For a penguin of the temperate zone, such as the Yellow-eyed penguin breeding on New Zealand's South Island, walking around in a feather wetsuit in summer when temperatures may approach 30°C can be downright uncomfortable, and in the case of their young chicks, life threatening. Work by Phil Seddon, my student, and I showed that Yellow-eyed penguins avoid direct sunlight by choosing a sheltered place to nest. They nest in forest and the most important feature of their nest sites is the vegetative cover provided overhead between 0.5 and 1.0 metre from the ground. Birds with most of their nest shaded by such cover rarely display signs of heat stress, while those with less than 50% cover spend more time standing upright and panting.

Penguins breeding even nearer to the tropics seek shelter from the sun by nesting in burrows or caves. Some, like the Little Blue penguin breeding around the coasts of New Zealand and Australia, go one step further and are active on land mainly at night, usually coming ashore only after sundown. Humboldt penguins, found on the coast of Peru and Chile, dig burrows in their own guano: their food eventually recycled as shelter. A near relative breeding at the equator, the Galapagos penguin, avoids the sun by nesting in cracks in the lava rock derived from their islands' volcanic origins.

Even at the equator where the water temperature can be as high as 28°C, for a bird that must keep its internal temperature at 39°C the sea still acts as a huge heat sink and penguins must maintain the integrity of the survival shield provided by their feathers. This encasement of the penguin within an armour of feathers limits the potential for physiological management of excess body heat. Prevention from overheating is the best medicine, but shade provided by bushes and burrows can do only so much to ameliorate the heat. There must be windows for superfluous heat to escape the feathers.

Spheniscus penguins, like the Humboldt and Galapagos penguins, do have patches of unfeathered flesh on their face. However, it is the flippers and the bare feet of penguins that act chiefly as heat radiators. The feathers on the flippers of all penguins are extremely short and provide, at best, only modest insulation.

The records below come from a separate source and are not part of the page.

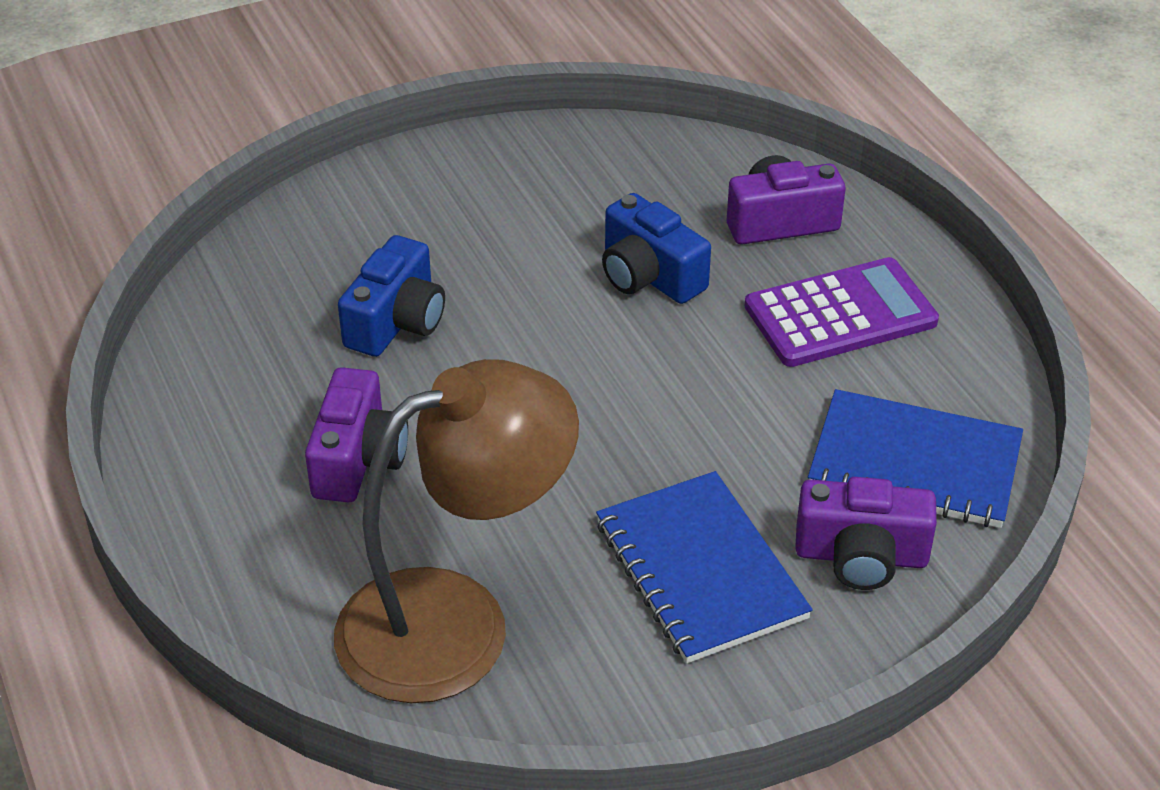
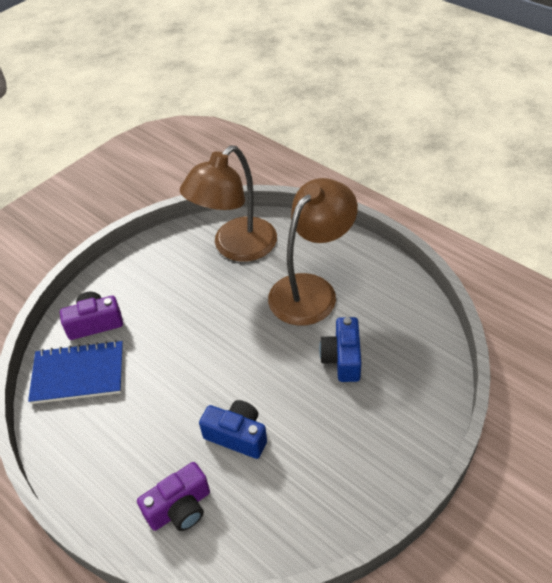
camera: 160 degrees right, 5 degrees up
purple camera [305,367,408,503] -> brown lamp [268,178,358,326]
blue notebook [596,471,813,663] -> none
purple calculator [745,257,939,367] -> none

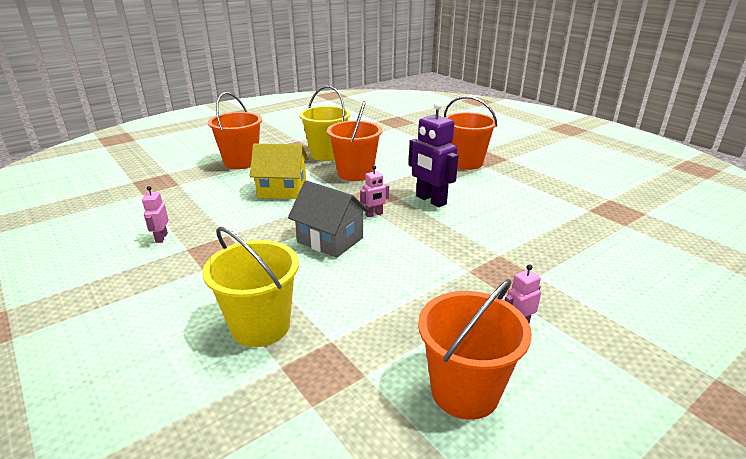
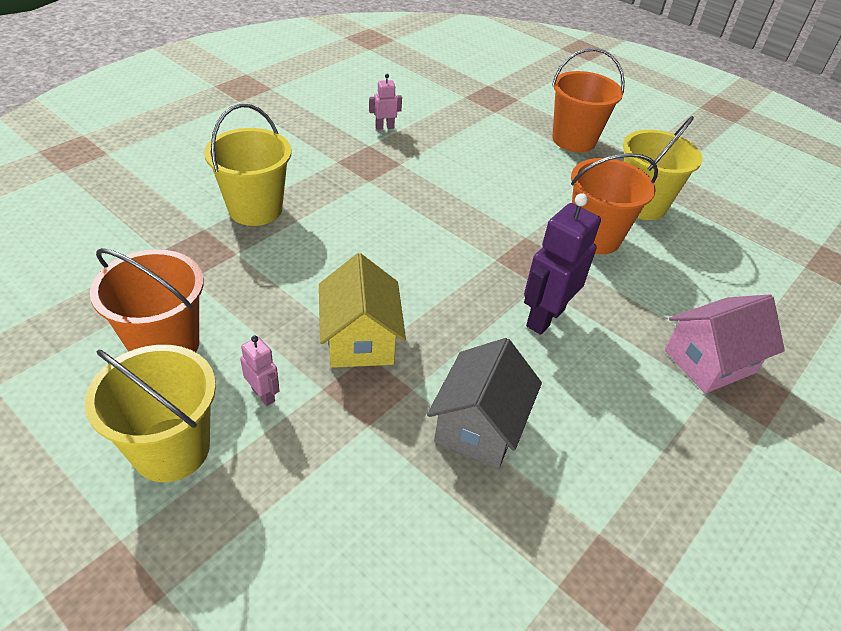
camera: 75 degrees right, 15 degrees up
yellow house [250,143,309,199] -> yellow house moved to [319,253,406,368]
grey house [288,180,369,258] -> grey house moved to [427,338,542,468]
pink robot [360,165,389,217] -> none
orange bucket [444,96,497,170] -> pink house [665,294,785,393]
none -> yellow bucket [85,345,216,482]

By controlling the position of the flippers and feet, and the blood flow to them, the animal can minimise or maximise heat loss through those areas. When penguins are hot, like those Yellow-eyed penguins using poorly shaded nests, they hold their flippers out at an angle of about 45o to the body. The blood vessels in the feet and underside of the flippers dilate, turning those areas pink. This is easiest to see in a bird that has just come ashore and needs to rid itself of the heat generated by swimming. When even hotter, they pant. Hyperventilating evaporates body water using up body heat as it does so. My Adélie penguins and Phil's Yellow-eyed penguins have a circadian rhythm to their panting: it occurs just after mid-day during the hottest part of the day.

Chicks can also be in danger of overheating as on calm days their down is even more efficient at retaining heat than the feathers of their fathers or mothers. Parents of those penguins that breed in the open, shade their young chicks by standing over them. As the chicks get older, they are able to regulate their own temperatures and they may move away from the nest. The down on the chicks' flippers is not as transparent to heat as the flippers of an adult, and they rely more on their disproportionately large feet to act as radiators. On hot days they lie, flippers spreadeagled at their sides, feet exposed. Yellow-eyed penguin chicks may even seek out marshy ground and stand with their feet in water.

Water. Penguins are birds that belong in water. They come onto land mainly because they are compelled to by their phylogenetic past: as birds they must lay eggs and those eggs must be kept warm. The risk of hyperthermia from insolation when on land is the price they pay for the insulation they need to stay at sea. Ultimately, if the heat should become intolerable, then they can always go back to the sea from whence they came. As I pull my hood even tighter to ward off the cold, this seems an unlikely possibility in the Antarctic; but at the equator, Galapagos penguins have indeed been observed to abandon their nest and retreat to the water, leaving their eggs or chicks to literally fry in the sun. A not so hot ending for an ever so cool bird.